BEGIN TEXT SEGMENT
Tell us about your education. What did you study?
I took Latin and modern languages at secondary school. Then I did a Master’s in multidisciplinary translation, English and Dutch, at the Institut Libre Marie Haps in Brussels.
What other jobs have you done in the past?
I’ve been working for Blue Lines since I graduated. Before that, my professional experience was limited to a few student jobs at Orval Abbey, Mobistar and Delhaize.
How did you end up at Blue Lines?
During the second year of my Master’s, I had to do a 12-week work placement. My partner was working at the Port of Ghent at the time and suggested that I find a placement in Ghent so that we could move in together. So I went looking for placements at translation agencies in the Ghent area and Stef replied to my application quite quickly. I passed the translation test and did my placement from February 2011 to the end of April 2011. At the end of my placement, Stef and Sofie were looking to expand their team and they asked me if I was interested in carrying on working for them as a freelancer. So here I am, still on the team after more than 10 years!
How would you describe your work at Blue Lines?
I’m a project manager and proofreader. My colleagues and I receive requests for translation from the clients, we draw up quotes, and once they’ve been accepted we contact the freelance translators and proofreaders. Once the proofreader has delivered their work, we carry out a final check before delivering to the client. As I’m the only French speaker on the team, I’m responsible for proofreading all the French texts we handle. During quiet periods, we also have other tasks to do, such as looking for new translators, marking translation tests, improving our workflow etc.
How would you describe Blue Lines?
I’ve been working for Blue Lines for more than a decade now. To begin with it was just me with Sofie and Stef. I had my own little routine… There are so many of us now, and that has really changed the dynamic. Changes are always implemented with a real group spirit, and everyone is allowed to express their opinion or feelings. Blue Lines is rather like a family: despite their differences, everyone has a place. We all have our strengths and weaknesses and it turns out that we complement one another perfectly.
END TEXT SEGMENT
BEGIN DATA LISTING
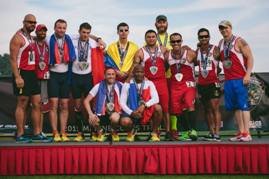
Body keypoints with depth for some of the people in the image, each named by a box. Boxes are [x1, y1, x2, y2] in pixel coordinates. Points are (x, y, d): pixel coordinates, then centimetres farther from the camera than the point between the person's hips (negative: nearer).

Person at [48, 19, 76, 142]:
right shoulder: (49, 40, -1)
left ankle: (63, 133, 8)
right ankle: (55, 133, -1)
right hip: (53, 74, -2)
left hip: (65, 74, 3)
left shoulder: (69, 40, 6)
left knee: (64, 105, 3)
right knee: (53, 104, -5)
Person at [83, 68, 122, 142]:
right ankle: (100, 132, 10)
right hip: (101, 114, 1)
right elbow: (86, 101, -3)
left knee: (114, 118, -36)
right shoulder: (99, 86, -3)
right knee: (92, 121, -30)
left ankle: (114, 133, 2)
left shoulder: (120, 86, -2)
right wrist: (91, 114, -14)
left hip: (115, 113, -1)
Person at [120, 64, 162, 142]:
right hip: (132, 112, -1)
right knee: (125, 121, -33)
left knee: (158, 107, -28)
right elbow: (122, 102, -5)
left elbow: (156, 99, -11)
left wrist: (144, 105, -26)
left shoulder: (149, 83, 1)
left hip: (147, 112, 1)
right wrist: (131, 112, -20)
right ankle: (131, 132, 7)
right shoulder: (127, 85, -2)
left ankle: (155, 133, -7)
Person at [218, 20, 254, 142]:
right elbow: (218, 58, 25)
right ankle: (241, 132, 11)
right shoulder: (221, 43, 15)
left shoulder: (239, 41, -4)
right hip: (228, 80, 7)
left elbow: (250, 57, -8)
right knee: (235, 107, 6)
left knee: (243, 105, -8)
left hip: (240, 79, -6)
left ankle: (247, 133, -6)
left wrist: (248, 74, -17)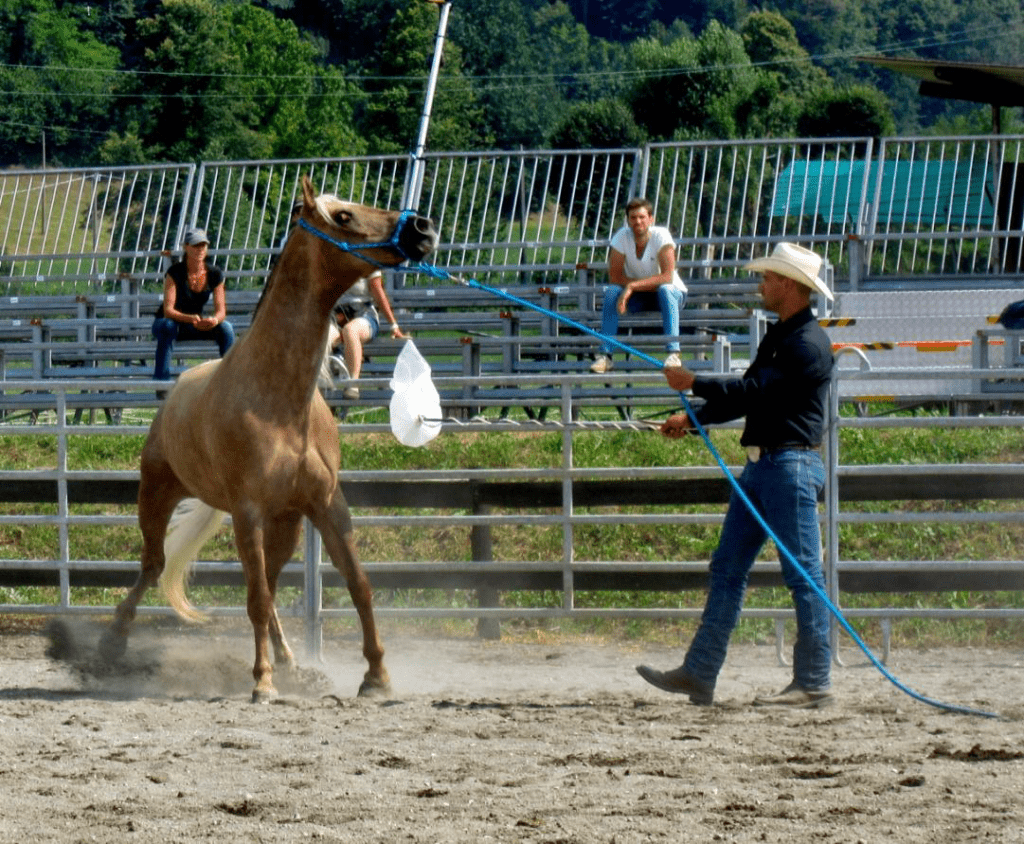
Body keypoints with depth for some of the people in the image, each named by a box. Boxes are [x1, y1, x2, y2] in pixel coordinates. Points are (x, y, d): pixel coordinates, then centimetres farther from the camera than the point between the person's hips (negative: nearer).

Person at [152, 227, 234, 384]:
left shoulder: (215, 273, -10)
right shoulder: (175, 272, -21)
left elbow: (221, 310, -12)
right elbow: (168, 310, -28)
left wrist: (215, 319, -37)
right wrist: (191, 319, -47)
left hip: (196, 326, 4)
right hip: (169, 321, -4)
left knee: (225, 328, -22)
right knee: (167, 326, -39)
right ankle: (161, 380, -38)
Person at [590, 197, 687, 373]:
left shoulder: (661, 235, -20)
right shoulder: (622, 237, -11)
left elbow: (667, 277, -27)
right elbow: (614, 276, -13)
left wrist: (633, 286, -34)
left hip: (673, 294, -3)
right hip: (639, 299, 3)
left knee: (665, 289, -36)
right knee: (611, 292, -23)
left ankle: (673, 353, -44)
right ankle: (605, 355, -25)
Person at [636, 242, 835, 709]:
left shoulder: (808, 345, -15)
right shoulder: (777, 337, 18)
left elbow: (753, 390, -19)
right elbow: (750, 393, 23)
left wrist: (694, 384, -11)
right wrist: (692, 420, 17)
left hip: (791, 464, -10)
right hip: (759, 464, 10)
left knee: (803, 574, -6)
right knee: (726, 569, 8)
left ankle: (814, 683, -2)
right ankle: (698, 675, 10)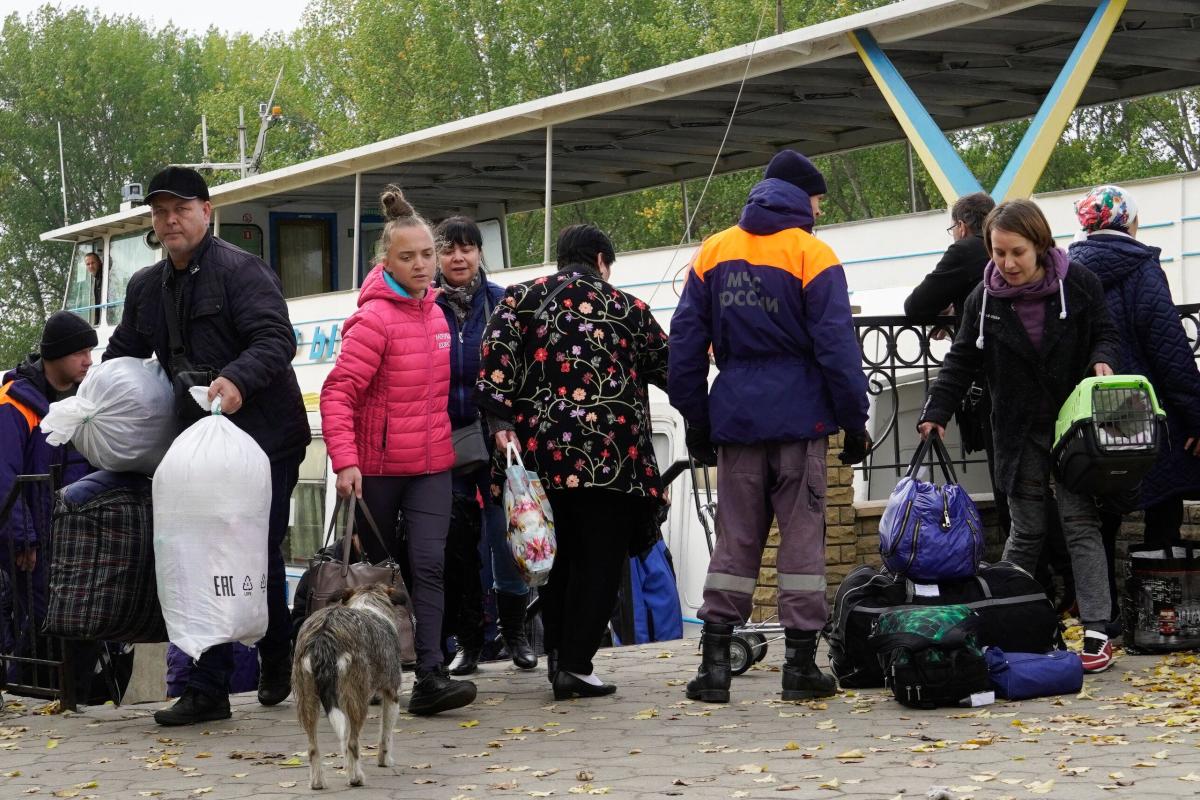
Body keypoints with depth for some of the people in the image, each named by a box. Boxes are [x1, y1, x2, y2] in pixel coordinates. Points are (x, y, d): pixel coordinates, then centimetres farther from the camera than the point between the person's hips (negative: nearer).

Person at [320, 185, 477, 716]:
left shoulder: (433, 311, 9)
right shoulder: (374, 319, -13)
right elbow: (337, 393, -17)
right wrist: (345, 461, -26)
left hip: (431, 463, 5)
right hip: (377, 467, -5)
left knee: (429, 564, -10)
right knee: (371, 568, 8)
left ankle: (430, 678, -17)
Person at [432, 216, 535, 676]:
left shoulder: (501, 303, 3)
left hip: (495, 436, -1)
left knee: (505, 532, -2)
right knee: (457, 540, 4)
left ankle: (515, 633, 13)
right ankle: (468, 641, 14)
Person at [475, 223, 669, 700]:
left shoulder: (521, 298, 10)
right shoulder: (628, 309, 8)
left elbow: (496, 354, -6)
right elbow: (668, 369, 19)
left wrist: (501, 422, -7)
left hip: (541, 451, 3)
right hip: (609, 458, -3)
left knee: (555, 558, 16)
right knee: (598, 562, 2)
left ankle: (557, 655, 15)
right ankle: (575, 666, -3)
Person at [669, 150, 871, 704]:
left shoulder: (712, 252, 9)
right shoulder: (810, 254, -4)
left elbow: (685, 342, 9)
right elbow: (837, 345, -8)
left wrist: (696, 419, 14)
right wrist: (854, 420, -3)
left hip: (735, 417, 4)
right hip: (798, 417, -4)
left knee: (735, 539, 8)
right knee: (802, 536, 3)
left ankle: (715, 662, 3)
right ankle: (801, 663, 3)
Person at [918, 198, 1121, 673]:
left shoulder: (1078, 284, -7)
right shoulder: (984, 300, -1)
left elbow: (1104, 332, 5)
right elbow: (960, 362, 3)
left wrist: (1102, 361, -16)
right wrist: (936, 414, -7)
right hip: (1019, 433, 2)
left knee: (1081, 523, -5)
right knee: (1026, 531, 6)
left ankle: (1096, 631, -5)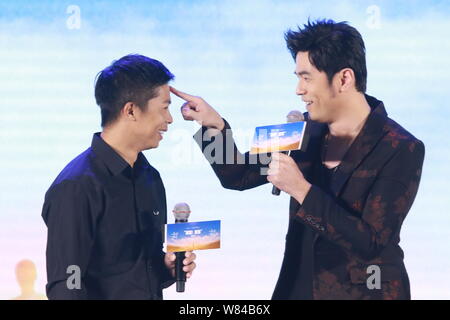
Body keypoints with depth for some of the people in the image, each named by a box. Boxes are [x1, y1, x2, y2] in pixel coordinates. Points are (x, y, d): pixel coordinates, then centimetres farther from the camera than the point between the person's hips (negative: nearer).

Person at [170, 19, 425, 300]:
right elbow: (239, 176, 8)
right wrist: (214, 125, -8)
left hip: (364, 291, -5)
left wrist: (302, 190, -27)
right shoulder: (307, 129, 0)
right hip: (299, 286, 5)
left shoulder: (402, 150, -16)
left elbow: (371, 242, -22)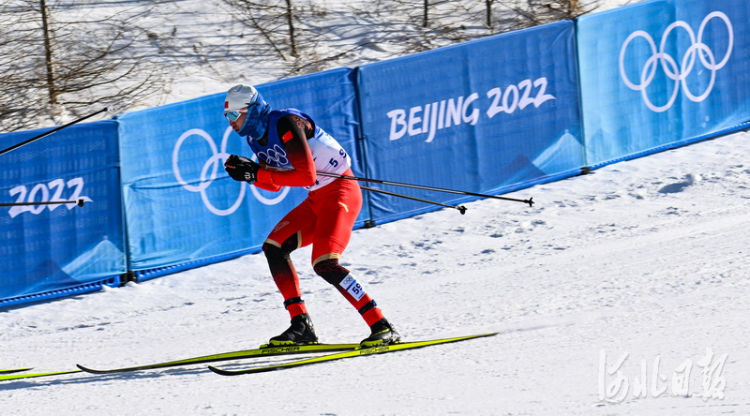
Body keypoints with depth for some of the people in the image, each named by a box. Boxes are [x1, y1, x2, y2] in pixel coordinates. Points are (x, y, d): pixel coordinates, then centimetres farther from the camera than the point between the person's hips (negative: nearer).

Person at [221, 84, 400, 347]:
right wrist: (248, 172, -2)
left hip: (340, 192, -10)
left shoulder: (285, 124, -20)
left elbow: (307, 176, -25)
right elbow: (275, 184, 17)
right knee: (273, 247, 2)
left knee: (324, 264, -22)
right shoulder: (256, 136, 8)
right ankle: (301, 326, 3)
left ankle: (382, 327, -19)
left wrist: (258, 173, -22)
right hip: (317, 200, 10)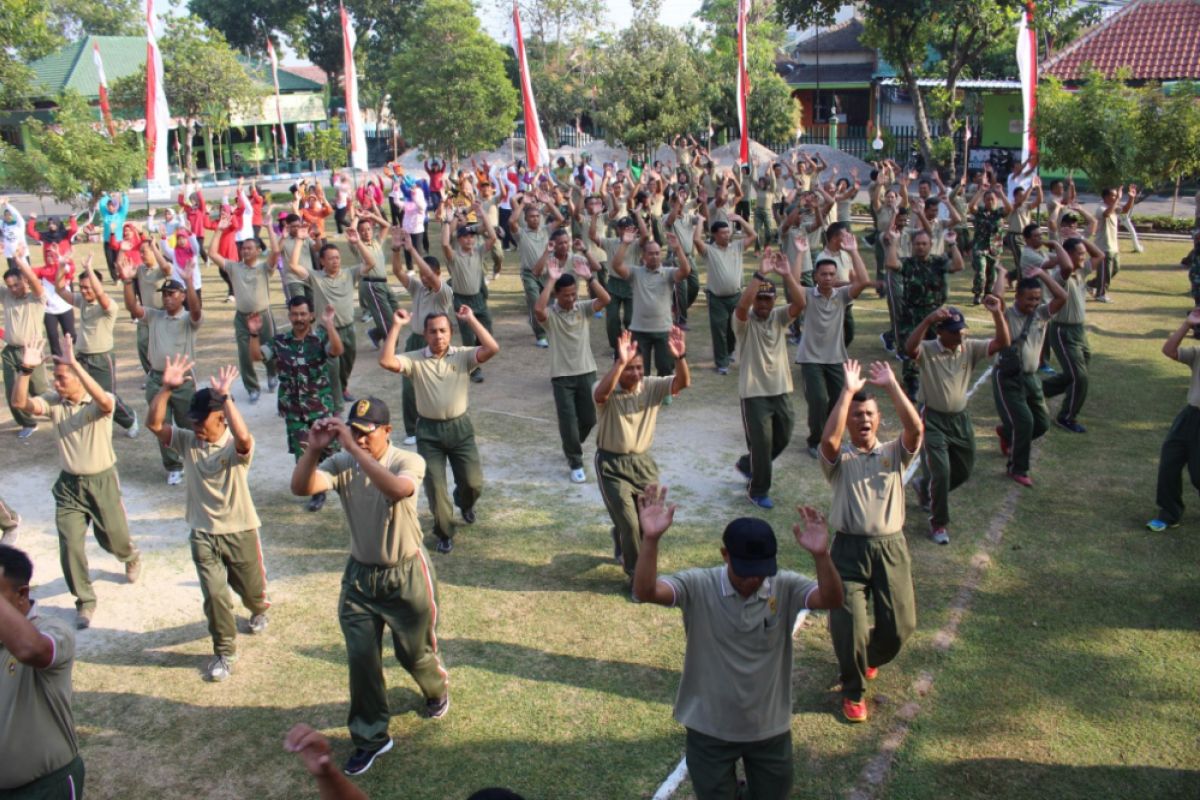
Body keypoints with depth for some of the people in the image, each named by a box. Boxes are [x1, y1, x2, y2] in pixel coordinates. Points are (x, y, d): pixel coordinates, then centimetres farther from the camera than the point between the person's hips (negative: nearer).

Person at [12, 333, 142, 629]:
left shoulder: (99, 403, -16)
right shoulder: (53, 402, -5)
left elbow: (105, 401, -42)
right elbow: (20, 402, -20)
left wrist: (75, 362, -47)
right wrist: (26, 369, -34)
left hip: (102, 482, -3)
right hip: (68, 484, 3)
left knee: (114, 539, 12)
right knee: (69, 544, -2)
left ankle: (132, 557, 50)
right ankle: (85, 601, 16)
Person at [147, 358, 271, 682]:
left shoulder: (235, 446, -17)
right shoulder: (187, 441, -4)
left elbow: (244, 438, -42)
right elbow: (153, 424, -15)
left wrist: (225, 397, -46)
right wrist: (166, 389, -29)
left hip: (240, 532, -2)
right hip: (203, 534, 2)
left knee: (251, 588, 17)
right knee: (214, 594, -5)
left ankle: (259, 610, 54)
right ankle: (224, 651, 15)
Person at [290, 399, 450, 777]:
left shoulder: (409, 462, -20)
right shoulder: (341, 464, -11)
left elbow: (396, 491, -43)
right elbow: (300, 488, -25)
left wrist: (355, 449, -46)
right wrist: (313, 449, -41)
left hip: (406, 574, -3)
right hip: (360, 575, 3)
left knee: (415, 652, 14)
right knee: (361, 658, 5)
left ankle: (438, 689, 49)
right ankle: (370, 737, 24)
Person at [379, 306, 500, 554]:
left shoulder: (463, 356, -4)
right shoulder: (414, 360, -5)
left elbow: (492, 349, -19)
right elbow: (385, 361, -21)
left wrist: (471, 319, -15)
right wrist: (396, 326, -19)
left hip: (459, 427, 0)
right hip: (428, 430, 0)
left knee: (473, 482, 4)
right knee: (434, 486, 3)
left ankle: (465, 504, 43)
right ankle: (444, 533, 26)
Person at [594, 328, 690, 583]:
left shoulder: (651, 387, -5)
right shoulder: (606, 390, -16)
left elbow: (683, 383, -19)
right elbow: (601, 394, -41)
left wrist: (680, 357, -38)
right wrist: (621, 362, -50)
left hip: (643, 462, 4)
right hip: (612, 465, -4)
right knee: (630, 524, -9)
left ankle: (623, 546, 46)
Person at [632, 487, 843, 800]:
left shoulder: (785, 587, -14)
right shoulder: (698, 587, -19)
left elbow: (832, 600, -30)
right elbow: (645, 592, -33)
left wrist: (820, 555, -49)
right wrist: (651, 539, -49)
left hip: (770, 728, 2)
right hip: (709, 729, -1)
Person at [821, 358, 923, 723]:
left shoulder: (895, 453, 9)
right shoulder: (840, 459, 4)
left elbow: (915, 428, -11)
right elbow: (828, 439, -20)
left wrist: (891, 385, -12)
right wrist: (847, 391, -16)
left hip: (890, 548, 2)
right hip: (849, 549, -2)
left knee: (900, 626, 3)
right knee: (848, 626, -8)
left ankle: (868, 658, 39)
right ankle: (853, 691, 19)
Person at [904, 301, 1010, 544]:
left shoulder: (970, 348, -2)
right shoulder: (927, 350, -15)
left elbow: (1002, 343, -13)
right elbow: (909, 347, -38)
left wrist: (997, 313, -27)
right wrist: (928, 319, -48)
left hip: (960, 418, 6)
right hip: (933, 420, -6)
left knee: (963, 471, 18)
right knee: (941, 472, -10)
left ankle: (925, 488, 46)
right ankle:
END DATA LISTING
Reproduce the entire Blue Lines interview above word for word.

- **ANSWER FOR THE TASK**:
Tell us about your education. What did you study?
I took Latin and modern languages at secondary school. Then I did a Master’s in multidisciplinary translation, English and Dutch, at the Institut Libre Marie Haps in Brussels.
What other jobs have you done in the past?
I’ve been working for Blue Lines since I graduated. Before that, my professional experience was limited to a few student jobs at Orval Abbey, Mobistar and Delhaize.
How did you end up at Blue Lines?
During the second year of my Master’s, I had to do a 12-week work placement. My partner was working at the Port of Ghent at the time and suggested that I find a placement in Ghent so that we could move in together. So I went looking for placements at translation agencies in the Ghent area and Stef replied to my application quite quickly. I passed the translation test and did my placement from February 2011 to the end of April 2011. At the end of my placement, Stef and Sofie were looking to expand their team and they asked me if I was interested in carrying on working for them as a freelancer. So here I am, still on the team after more than 10 years!
How would you describe your work at Blue Lines?
I’m a project manager and proofreader. My colleagues and I receive requests for translation from the clients, we draw up quotes, and once they’ve been accepted we contact the freelance translators and proofreaders. Once the proofreader has delivered their work, we carry out a final check before delivering to the client. As I’m the only French speaker on the team, I’m responsible for proofreading all the French texts we handle. During quiet periods, we also have other tasks to do, such as looking for new translators, marking translation tests, improving our workflow etc.
How would you describe Blue Lines?
I’ve been working for Blue Lines for more than a decade now. To begin with it was just me with Sofie and Stef. I had my own little routine… There are so many of us now, and that has really changed the dynamic. Changes are always implemented with a real group spirit, and everyone is allowed to express their opinion or feelings. Blue Lines is rather like a family: despite their differences, everyone has a place. We all have our strengths and weaknesses and it turns out that we complement one another perfectly.